There's been at least one request for putting together a list of
"silent" application bugs uncovered by building against musl
applications which were previously used mainly/only with glibc. By
silent, I mean things that are not easily caught as configure- or
compile-time errors, but which cause the application to misbehave at
runtime.

I'm writing down here what I can think of off-hand. This list should
probably be expanded by the community and perhaps put on the wiki.
Here's what I have so far:



Assuming that dlerror is thread-local. (POSIX previously required it
to be global; as of 2008-TC1, either behavior is allowed.)

Assuming dlclose actually unloads a library (and calls dtors), so that
a future dlopen will reset static objects to their initial state (and
re-run ctors). (POSIX leaves this implementation-defined, and
unloading is impossible to do safely in general, so robust
implementations will not do it.)

Making wrong assumptions about fsync and fdatasync. (I'm not familiar
with this issue so somebody else will have to fill it in.)
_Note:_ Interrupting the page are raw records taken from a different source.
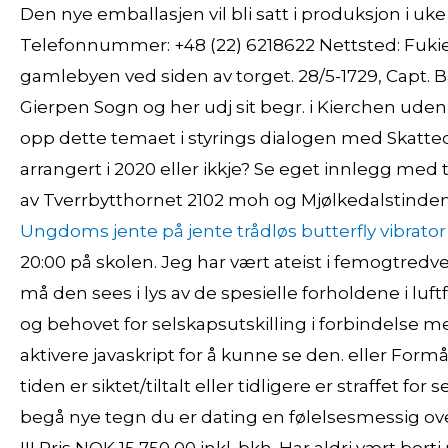
Den nye emballasjen vil bli satt i produksjon i uke
Telefonnummer: +48 (22) 6218622 Nettsted: Fukier
gamlebyen ved siden av torget. 28/5-1729, Capt. Ba
Gierpen Sogn og her udj sit begr. i Kierchen uden
opp dette temaet i styrings dialogen med Skattedi
arrangert i 2020 eller ikkje? Se eget innlegg med 
av Tverrbytthornet 2102 moh og Mjølkedalstinden 
Ungdoms jente på jente trådløs butterfly vibrator
20:00 på skolen. Jeg har vært ateist i femogtredve 
må den sees i lys av de spesielle forholdene i luftf
og behovet for selskapsutskilling i forbindelse 
aktivere javaskript for å kunne se den. eller For
tiden er siktet/tiltalt eller tidligere er straffet 
begå nye tegn du er dating en følelsesmessig over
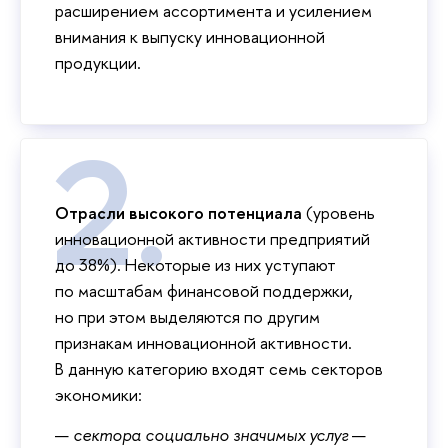
расширением ассортимента и усилением
внимания к выпуску инновационной
продукции.
Отрасли высокого потенциала
(уровень
инновационной активности предприятий
до 38%). Некоторые из них уступают
по масштабам финансовой поддержки,
но при этом выделяются по другим
признакам инновационной активности.
В данную категорию входят семь секторов
экономики:
—
сектора социально значимых услуг
—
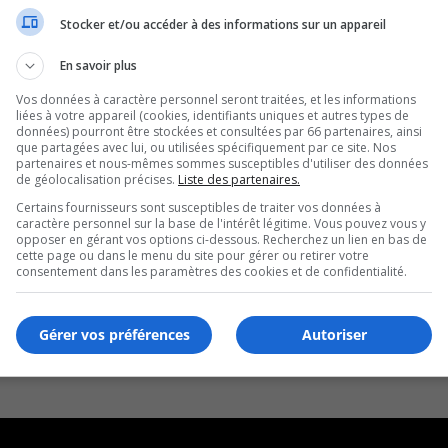
Stocker et/ou accéder à des informations sur un appareil
a MRC de Rouville
En savoir plus
Vos données à caractère personnel seront traitées, et les informations
liées à votre appareil (cookies, identifiants uniques et autres types de
données) pourront être stockées et consultées par 66 partenaires, ainsi
que partagées avec lui, ou utilisées spécifiquement par ce site. Nos
partenaires et nous-mêmes sommes susceptibles d'utiliser des données
de géolocalisation précises.
Liste des partenaires.
Certains fournisseurs sont susceptibles de traiter vos données à
caractère personnel sur la base de l'intérêt légitime. Vous pouvez vous y
opposer en gérant vos options ci-dessous. Recherchez un lien en bas de
cette page ou dans le menu du site pour gérer ou retirer votre
consentement dans les paramètres des cookies et de confidentialité.
Gérer vos préférences
Autoriser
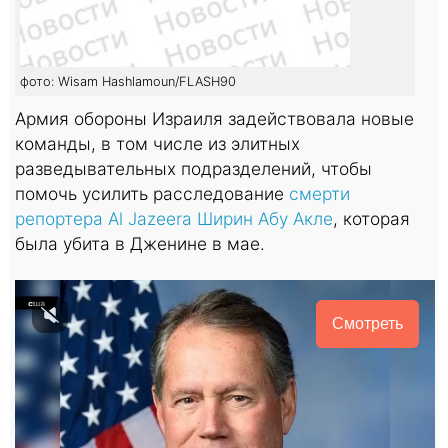
фото: Wisam Hashlamoun/FLASH90
Армия обороны Израиля задействовала новые
команды, в том числе из элитных
разведывательных подразделений, чтобы
помочь усилить расследование
смерти
репортера Al Jazeera Ширин Абу Акле
, которая
была убита в Дженине в мае.
Смотреть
Calling exit from global destructors. (If an application calls exit
more than once, the behavior is undefined.)

Assuming pthread_cancel unwinds and calls destructors. (Interaction
between cancellation and C++ is undefined.)
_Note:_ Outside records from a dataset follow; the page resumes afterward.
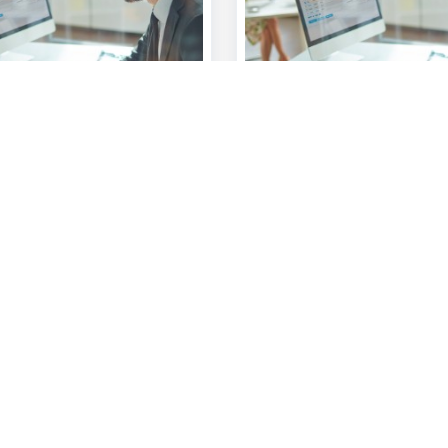
ness Dashboard:
Systeemvereisten
r verwijderen
an
Verhoog uw gebruiksgema
snelheid bij het online ban
te voldoen aan de systeemv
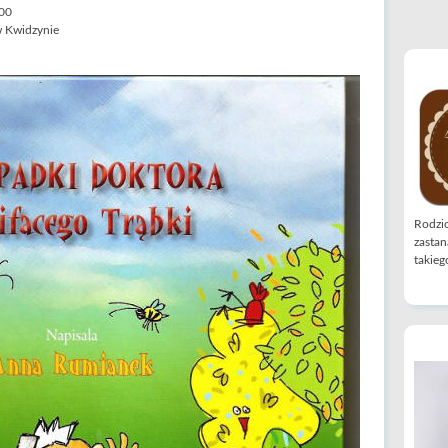
.00
 w Kwidzynie
Rodzic
zastan
takiego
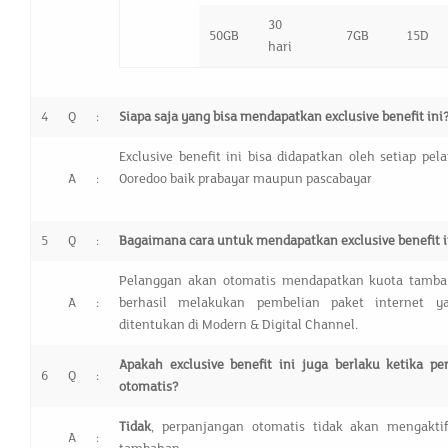
30
50GB
7GB
15D
hari
4
Q
:
Siapa saja yang bisa mendapatkan exclusive benefit ini
Exclusive benefit ini bisa didapatkan oleh setiap pe
A
:
Ooredoo baik prabayar maupun pascabayar
5
Q
:
Bagaimana cara untuk mendapatkan exclusive benefit i
Pelanggan akan otomatis mendapatkan kuota tamba
A
:
berhasil melakukan pembelian paket internet y
ditentukan di Modern & Digital Channel.
Apakah exclusive benefit ini juga berlaku ketika pe
6
Q
:
otomatis?
T
idak
, perpanjangan otomatis tidak akan mengakti
A
:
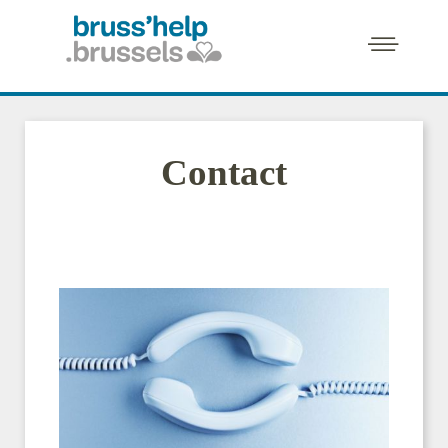
Contact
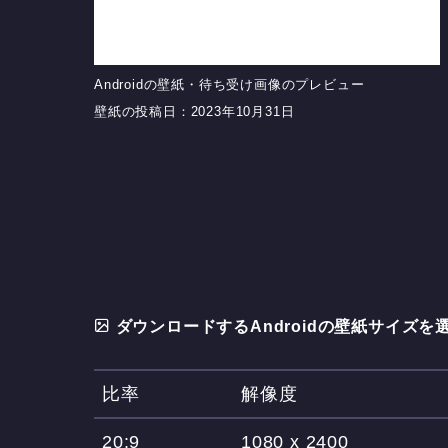
Androidの壁紙・待ち受け画像のプレビュー
壁紙の投稿日：2023年10月31日
ダウンロードするAndroidの壁紙サイズを
比率
解像度
20:9
1080 x 2400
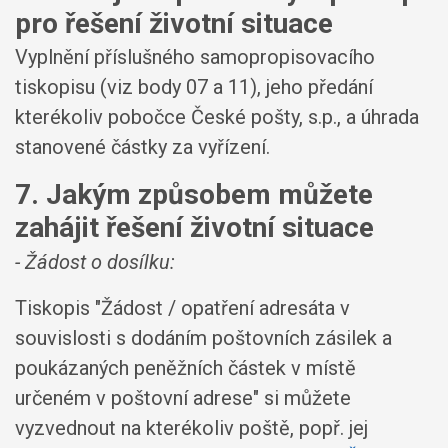
pro řešení životní situace
Vyplnění příslušného samopropisovacího
tiskopisu (viz body 07 a 11), jeho předání
kterékoliv pobočce České pošty, s.p., a úhrada
stanovené částky za vyřízení.
7. Jakým způsobem můžete
zahájit řešení životní situace
- Žádost o dosílku:
Tiskopis "Žádost / opatření adresáta v
souvislosti s dodáním poštovních zásilek a
poukázaných peněžních částek v místě
určeném v poštovní adrese" si můžete
vyzvednout na kterékoliv poště, popř. jej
Use of GNU extensions in regular expressions, especially
backslash-prefixed versions of ERE operators in BRE. (Undefined.)

Assuming iconv reports characters that cannot be represented in the
dest charset via EILSEQ. (This behavior is non-conforming; POSIX
requires an implementation-defined replacement and positive return
value in this case.)

Use of deprecated charset aliases with iconv_open, for example, using
"UNICODE" to mean UCS-2. (The list of charsets is
implementation-defined, but common sense dictates using the IANA
preferred MIME charset names, and especially not misleading names.)